Text shown
################

Area

Wooden Mashrabiya Screens

Wooden Mashrabiya Screens
Photo by abdullah alallah on Pexels
Wooden Mashrabiya Screens
Photo by NADER AYMAN on Pexels
Wooden Mashrabiya Screens
Photo by Dashielle Nourhan Tan on Pexels
Wooden Mashrabiya Screens
Photo by Сокіл Sokil on Pexels
Wooden Mashrabiya Screens
Photo by Cristhian David Duarte on Pexels
Wooden Mashrabiya Screens
Photo by Alexandra Kollstrem on Pexels

Stand at the threshold of the central courtyard and look up before you look around. The cedar mashrabiya screens framing the archway — their lattice cut in repeating geometric and floral patterns — are doing two things at once: filtering the light into something cooler and more considered, and marking a clear boundary between the world outside and the one within. Cedar was chosen for a reason. It resists warping in heat, holds carving well, and over centuries develops that particular warm grain.

################

Could you extend the passage on the cedar mashrabiya screens, carrying it on from its final sentence?

################

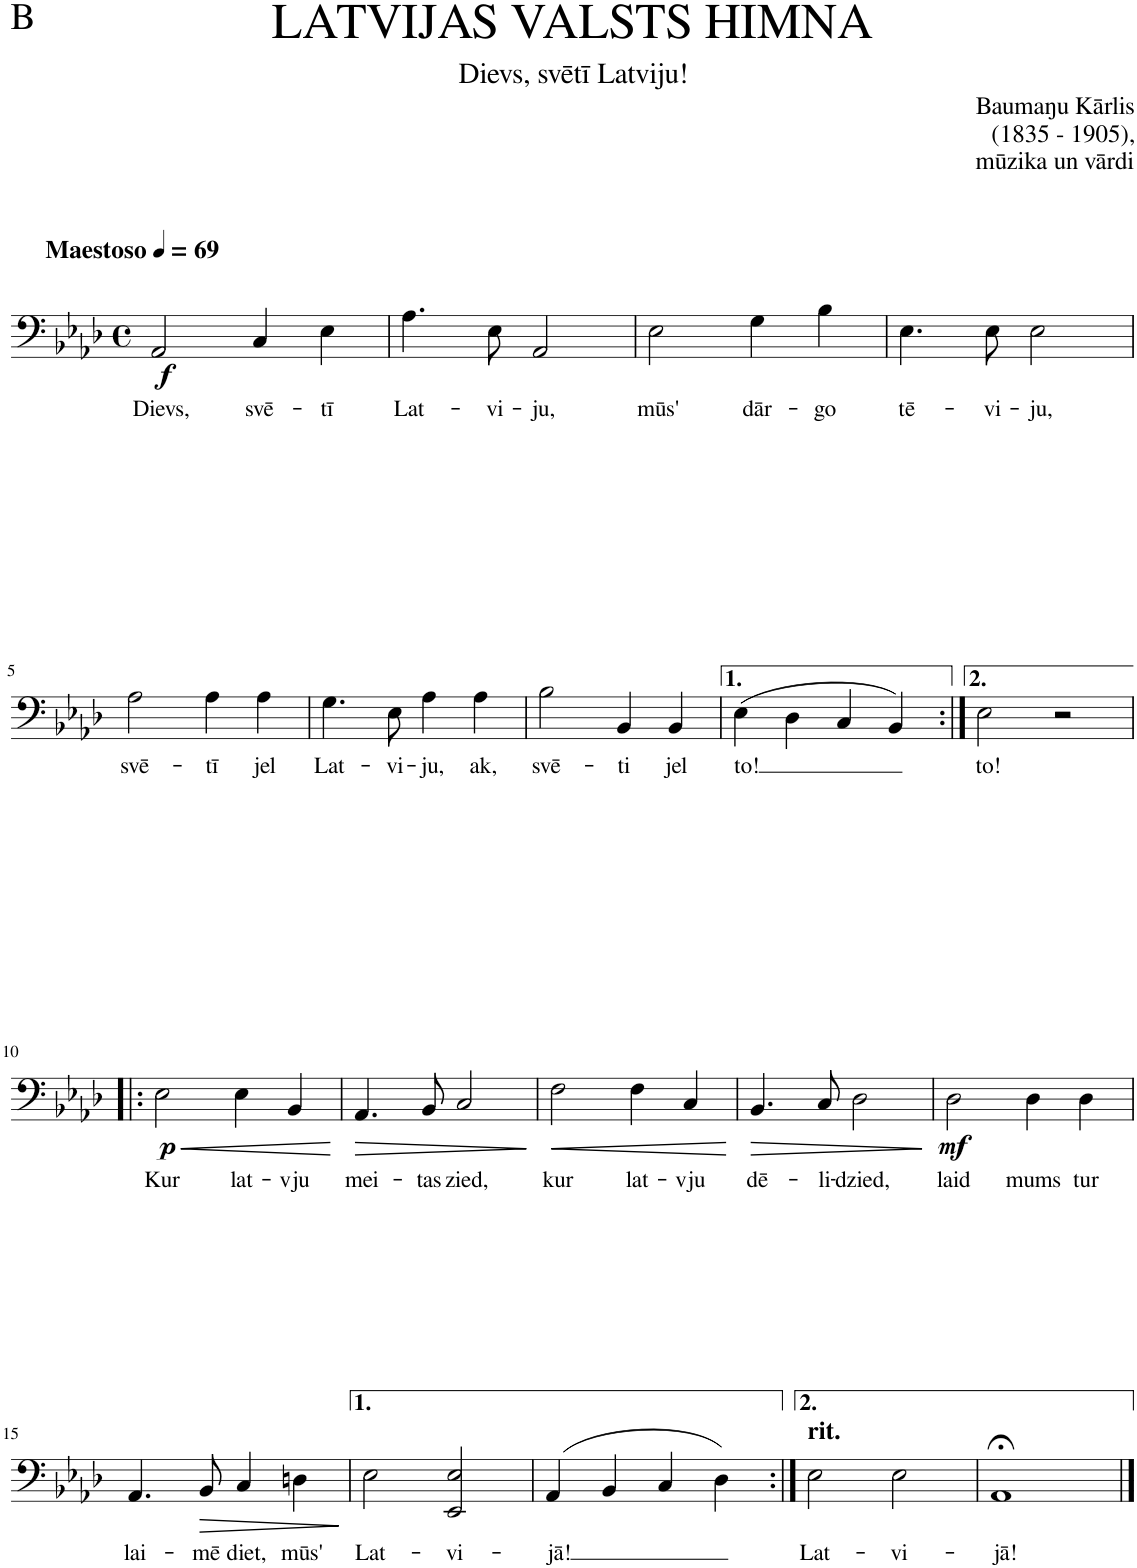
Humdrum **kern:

**kern	**text	**dynam
*part1	*part1	*part1
*staff1	*staff1	*staff1
*I"Bass	*	*
*I'B.	*	*
*clefF4	*	*
*k[b-e-a-d-]	*	*
*M4/4	*	*
*met(c)	*	*
*MM69	*	*
=1	=1	=1
!LO:TX:a:B:t=Maestoso	!	!
!	!LO:LY:b	!LO:DY:b
2AA-/	Dievs,	f
!	!LO:LY:b	!
4C/	svē-	.
!	!LO:LY:b	!
4E-\	-tī	.
=2	=2	=2
!	!LO:LY:b	!
4.A-\	Lat-	.
!	!LO:LY:b	!
8E-\	-vi-	.
!	!LO:LY:b	!
2AA-/	-ju,	.
=3	=3	=3
!	!LO:LY:b	!
2E-\	mūs'	.
!	!LO:LY:b	!
4G\	dār-	.
!	!LO:LY:b	!
4B-\	-go	.
=4	=4	=4
!	!LO:LY:b	!
4.E-\	tē-	.
!	!LO:LY:b	!
8E-\	-vi-	.
!	!LO:LY:b	!
2E-\	-ju,	.
!!LO:LB:g=z
=5	=5	=5
!	!LO:LY:b	!
2A-\	svē-	.
!	!LO:LY:b	!
4A-\	-tī	.
!	!LO:LY:b	!
4A-\	jel	.
=6	=6	=6
!	!LO:LY:b	!
4.G\	Lat-	.
!	!LO:LY:b	!
8E-\	-vi-	.
!	!LO:LY:b	!
4A-\	-ju,	.
!	!LO:LY:b	!
4A-\	ak,	.
=7	=7	=7
!	!LO:LY:b	!
2B-\	svē-	.
!	!LO:LY:b	!
4BB-/	-ti	.
!	!LO:LY:b	!
4BB-/	jel	.
=8	=8	=8
!	!LO:LY:b	!
(4E-\	to!	.
4D-\	.	.
4C/	.	.
4BB-/)	.	.
=9:|!	=9:|!	=9:|!
!	!LO:LY:b	!
2E-\	to!	.
2r	.	.
!!LO:LB:g=z
=10!|:	=10!|:	=10!|:
!	!LO:LY:b	!LO:HP:b
!	!	!LO:DY:n=1:b
2E-\	Kur	< p
!	!LO:LY:b	!
4E-\	lat-	.
!	!LO:LY:b	!
4BB-/	-vju	.
.	.	[
=11	=11	=11
!	!LO:LY:b	!LO:HP:b
4.AA-/	mei-	>
!	!LO:LY:b	!
8BB-/	-tas	.
!	!LO:LY:b	!
2C/	zied,	.
.	.	]
=12	=12	=12
!	!LO:LY:b	!LO:HP:b
2F\	kur	<
!	!LO:LY:b	!
4F\	lat-	.
!	!LO:LY:b	!
4C/	-vju	.
.	.	[
=13	=13	=13
!	!LO:LY:b	!LO:HP:b
4.BB-/	dē-	>
!	!LO:LY:b	!
8C/	-li-	.
!	!LO:LY:b	!
2D-\	-dzied,	.
.	.	]
=14	=14	=14
!	!LO:LY:b	!LO:DY:b
2D-\	laid	mf
!	!LO:LY:b	!
4D-\	mums	.
!	!LO:LY:b	!
4D-\	tur	.
!!LO:LB:g=z
=15	=15	=15
!	!LO:LY:b	!
4.AA-/	lai-	.
!	!LO:LY:b	!LO:HP:b
8BB-/	-mē	>
!	!LO:LY:b	!
4C/	diet,	.
!	!LO:LY:b	!
4Dn\	mūs'	.
.	.	]
=16	=16	=16
!	!LO:LY:b	!
2E-\	Lat-	.
!	!LO:LY:b	!
2EE-/ 2E-/	-vi-	.
=17	=17	=17
!	!LO:LY:b	!
(4AA-/	-jā!	.
4BB-/	.	.
4C/	.	.
4D-\)	.	.
=18:|!	=18:|!	=18:|!
!LO:TX:a:B:t=rit.	!	!
!	!LO:LY:b	!
2E-\	Lat-	.
!	!LO:LY:b	!
2E-\	-vi-	.
=19	=19	=19
!	!LO:LY:b	!
1AA-;<	-jā!	.
==	==	==
*-	*-	*-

################

Final answer
Across the courtyard, the same logic repeats itself: wooden lintels, latticed window screens on the student rooms above, carved cedar doors. The screens aren't decoration applied to a structure — they are part of how the building breathes.

💛 What travellers fall for

People who've been through more than once tend to spend longer at the screens than anywhere else. The trick is to crouch to eye level with the lowest carved panels near the courtyard entrance — the detail there is finer than it looks from standing height. Go on a weekday, just after opening, when the light through the lattice falls at its sharpest.

Good to know
Tickets are cash only (50 DH adults, 10 DH under-12s). The madrasa opens at 9am daily; the hour after opening and late afternoon on weekdays are the quietest. Walk from Jemaa el-Fna takes 10–15 minutes through the souks. An hour is enough to take it all in properly.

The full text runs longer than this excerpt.